One of the challenges I've found is ensuring that the user experience and therefore impact is placed at the right location to ensure the best value.
I was recently in discussions with a colleague expressing frustration that myself as a UX designer, wasn't being taken full advantage of. Their comment was that I should be influencing more of our overall capabilities (core large feature sets), rather than the "placement of a button" on a page.
And they're right.
A post written by Jonathan Courtney three years ago made reference to the fact that UX designers needed to be transitioning from simply making things look good and work well (even though still important), to understanding the business and product strategy. This, he argued, is a way to improve job prospects and gain important skills for the future.
I'd take it one step further. My opinion is it also ensure UX is placed at the right time in the design and development process.
My role essentially boils down to wanting to ensure these key items (in order) work together:
The danger I've found happening far too often, is that my engagement doesn't occur until such a point where I can't achieve the above. I can barely squeeze the business outcomes in (placing a button or element that ensures something can be sold or delivered), let alone make it work for the customer or make it work nicely together.
The further pit fall which follows this, is trying to make my life easier by taking away some of my decisions by dictating how something will work, so that I only have to "make it look good." This ignores the core premise of making it work together and making it work into the future. The rework required for short term thinking far outweighs any delay in a build process by ensuring you get the core elements correct.

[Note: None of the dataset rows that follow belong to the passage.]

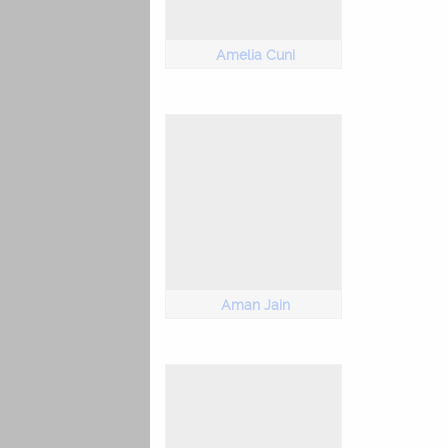
Amelia Cuni
Aman Jain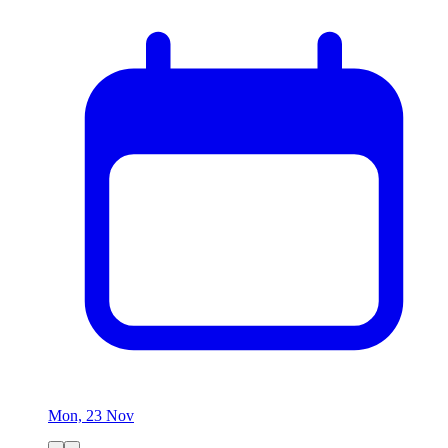
Mon, 23 Nov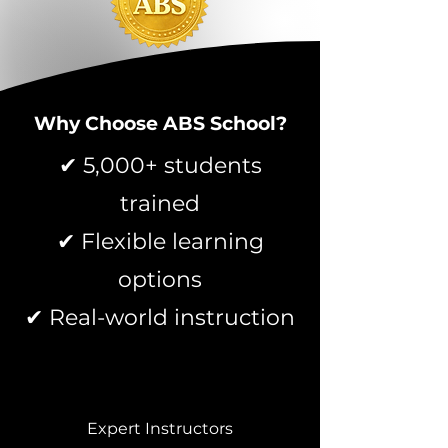
Why Choose ABS School?
✔ 5,000+ students
trained
✔ Flexible learning
options
✔ Real-world instruction
Expert Instructors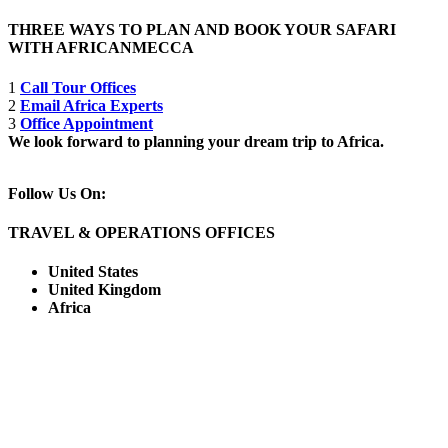
THREE WAYS TO PLAN AND BOOK YOUR SAFARI
WITH AFRICANMECCA
1
Call Tour Offices
2
Email Africa Experts
3
Office Appointment
We look forward to planning your dream trip to Africa.
Follow Us On:
TRAVEL & OPERATIONS OFFICES
United States
United Kingdom
Africa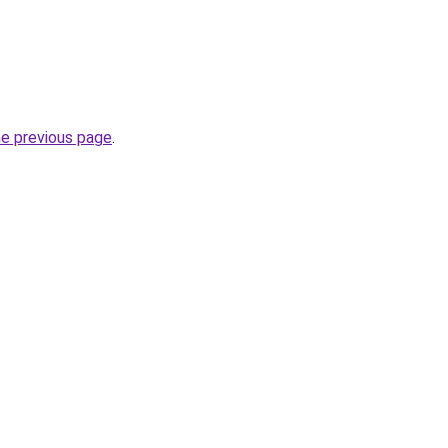
he previous page
.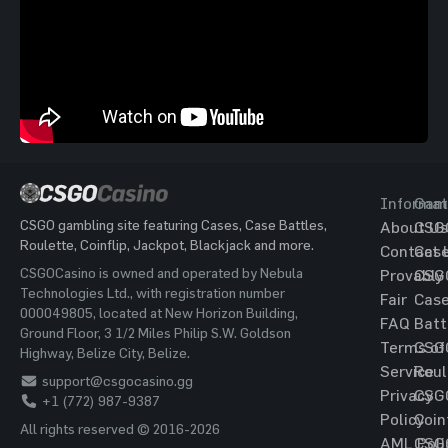
Informat
Gam
CSGO gambling site featuring Cases, Case Battles,
About Us
CSG
Roulette, Coinflip, Jackpot, Blackjack and more.
Contact 
Cas
CSGOCasino is owned and operated by Nebula
Provably
CSG
Technologies Ltd., with registration number
Fair
Cas
000049805, located at New Horizon Building,
FAQ
Batt
Ground Floor, 3 1/2 Miles Philip S.W. Goldson
Terms of
CSG
Highway, Belize City, Belize.
Service
Roul
support@csgocasino.gg
Privacy
CSG
+1 (772) 987-9387
Policy
Coin
All rights reserved © 2016-2026
AML Poli
CSG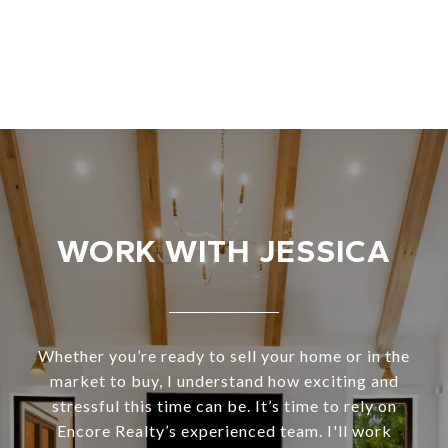
WORK WITH JESSICA
Whether you’re ready to sell your home or in the
market to buy, I understand how exciting and
stressful this time can be. It’s time to rely on
Encore Realty’s experienced team. I'll work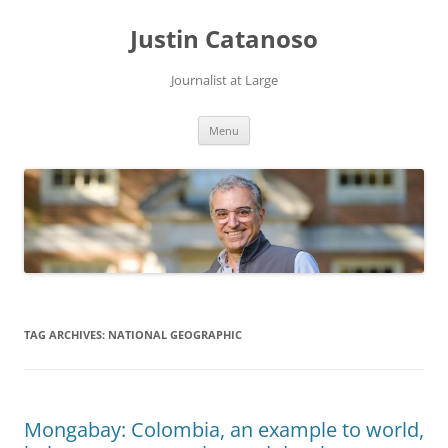
Justin Catanoso
Journalist at Large
Skip
Menu
to
content
TAG ARCHIVES:
NATIONAL GEOGRAPHIC
Mongabay: Colombia, an example to world,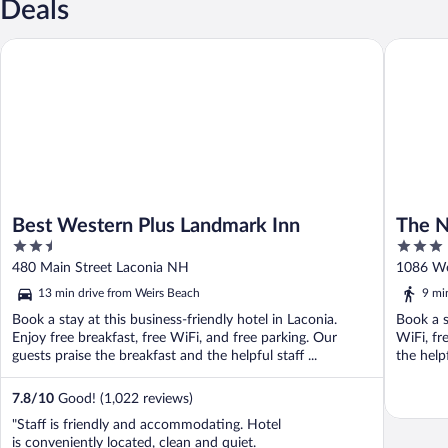
Deals
Best Western Plus Landmark Inn
The Nasw
Best Western Plus Landmark Inn
The N
2.5
3
out
out
480 Main Street Laconia NH
1086 We
of
of
13 min drive from Weirs Beach
9 mi
5
5
Book a stay at this business-friendly hotel in Laconia.
Book a s
Enjoy free breakfast, free WiFi, and free parking. Our
WiFi, fr
guests praise the breakfast and the helpful staff ...
the help
7.8
/
10
Good! (1,022 reviews)
"Staff is friendly and accommodating. Hotel
is conveniently located, clean and quiet.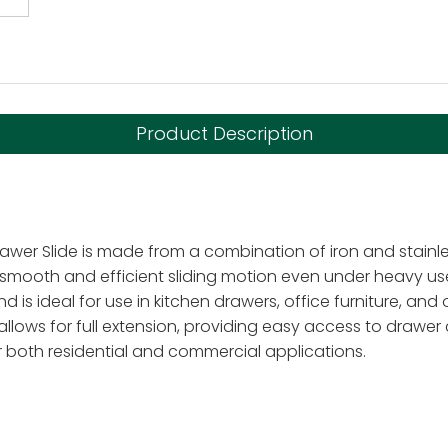
Product Description
awer Slide is made from a combination of iron and stainless
g smooth and efficient sliding motion even under heavy us
d is ideal for use in kitchen drawers, office furniture, and 
 allows for full extension, providing easy access to draw
or both residential and commercial applications.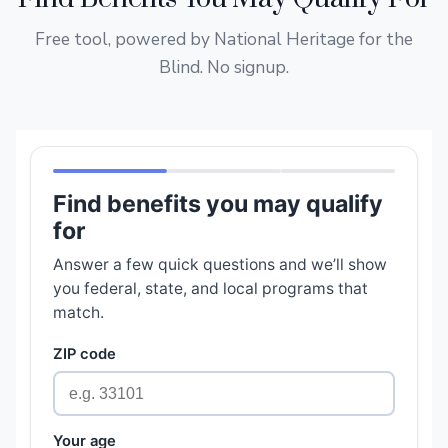
Free tool, powered by National Heritage for the
Blind. No signup.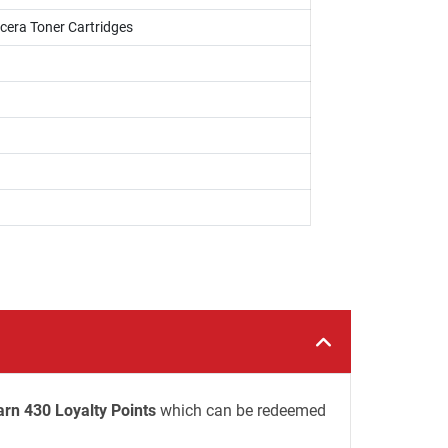
cera Toner Cartridges
arn 430 Loyalty Points
which can be redeemed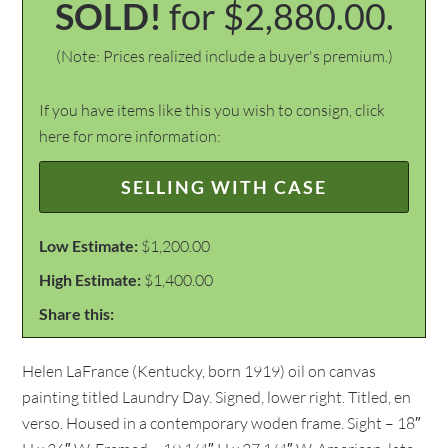
SOLD!
for $2,880.00.
(Note: Prices realized include a buyer's premium.)
If you have items like this you wish to consign, click
here for more information:
SELLING WITH CASE
Low Estimate:
$1,200.00
High Estimate:
$1,400.00
Share this:
Helen LaFrance (Kentucky, born 1919) oil on canvas
painting titled Laundry Day. Signed, lower right. Titled, en
verso. Housed in a contemporary woden frame. Sight – 18″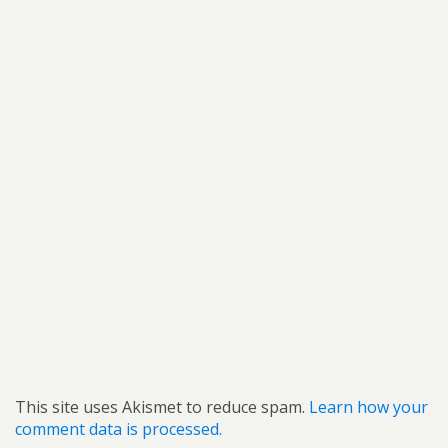
This site uses Akismet to reduce spam.
Learn how your
comment data is processed.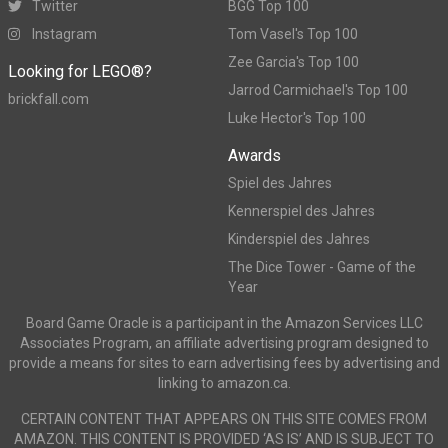
Twitter
BGG Top 100
Instagram
Tom Vasel's Top 100
Zee Garcia's Top 100
Looking for LEGO®?
Jarrod Carmichael's Top 100
brickfall.com
Luke Hector's Top 100
Awards
Spiel des Jahres
Kennerspiel des Jahres
Kinderspiel des Jahres
The Dice Tower - Game of the
Year
Board Game Oracle is a participant in the Amazon Services LLC
Associates Program, an affiliate advertising program designed to
provide a means for sites to earn advertising fees by advertising and
linking to amazon.ca.
CERTAIN CONTENT THAT APPEARS ON THIS SITE COMES FROM
AMAZON. THIS CONTENT IS PROVIDED ‘AS IS’ AND IS SUBJECT TO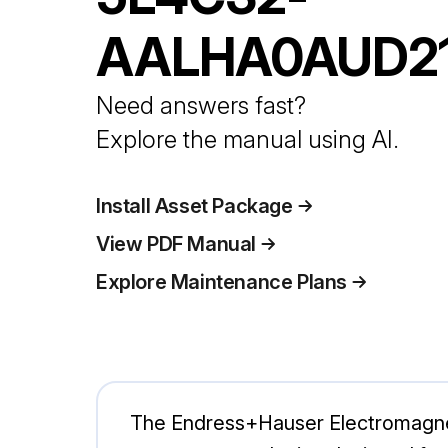
AALHA0AUD2
Need answers fast?
Explore the manual using AI.
Install Asset Package
View PDF Manual
Explore Maintenance Plans
The Endress+Hauser Electromagne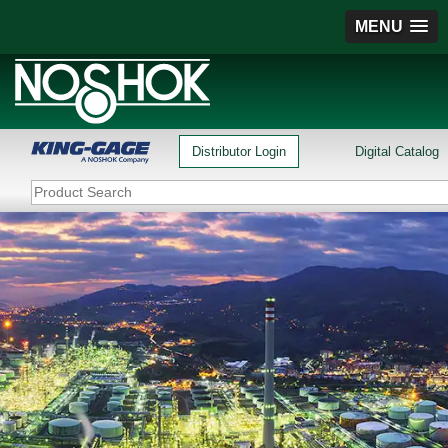
MENU
Distributor Login
Digital Catalog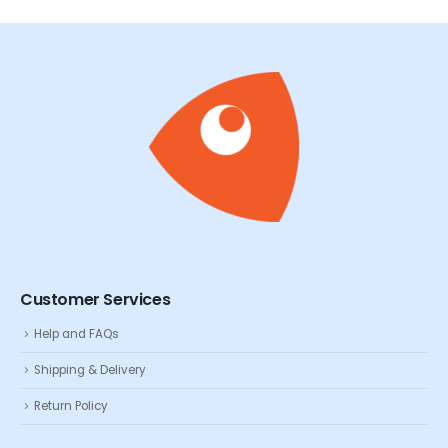
Customer Services
Help and FAQs
Shipping & Delivery
Return Policy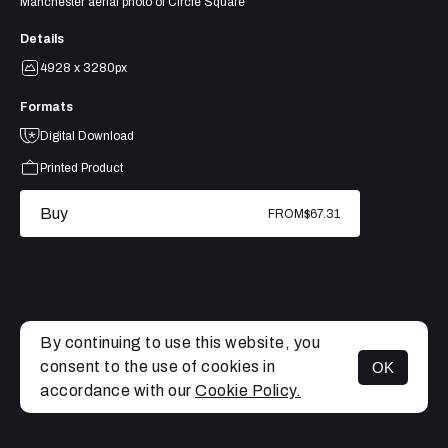
Manchester aerial photo of Circle Square
Details
4928 x 3280px
Formats
Digital Download
Printed Product
Buy
FROM
$67.31
By continuing to use this website, you
consent to the use of cookies in
OK
MENU
accordance with our
Cookie Policy.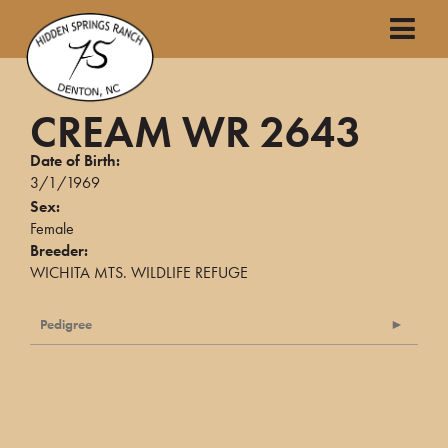
CREAM WR 2643
Date of Birth:
3/1/1969
Sex:
Female
Breeder:
WICHITA MTS. WILDLIFE REFUGE
Pedigree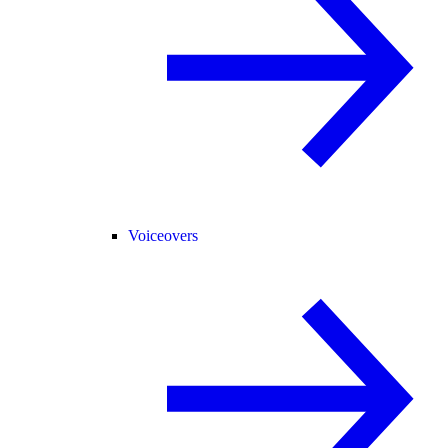
Voiceovers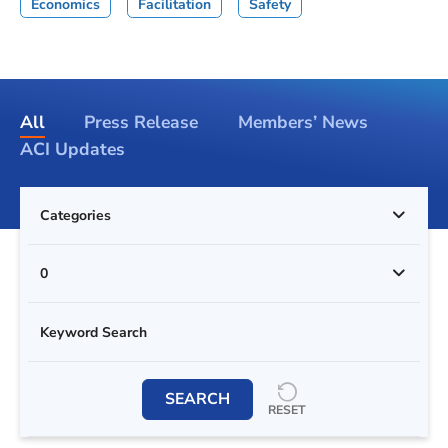
Economics
Facilitation
Safety
All
Press Release
Members’ News
ACI Updates
Categories
0
SEARCH
RESET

This brings me to the point of this article: ensure experience designers are engaged early in the process- when a problem is first discussed. In fact, some would argue that if a company doesn't have workshoppers or agile coaches, the UX person should be running these sessions. And these sessions should be run several weeks ahead of build, to ensure the right amount of time to nail down the research, business and customer outcomes and therefore the way these can be made to work best together.
Following successful build, a designer should be enabled to give a go/no go decision based on the agreed definition of ready with an appropriate QA environment.
Now, don't get me wrong. We aren't about adding time to fast moving builds. We are about streamlining it. With the right amount of upfront research and thinking, it avoids countless hours of rework, rejection, confusion, "alignment" sessions and miss-matched data.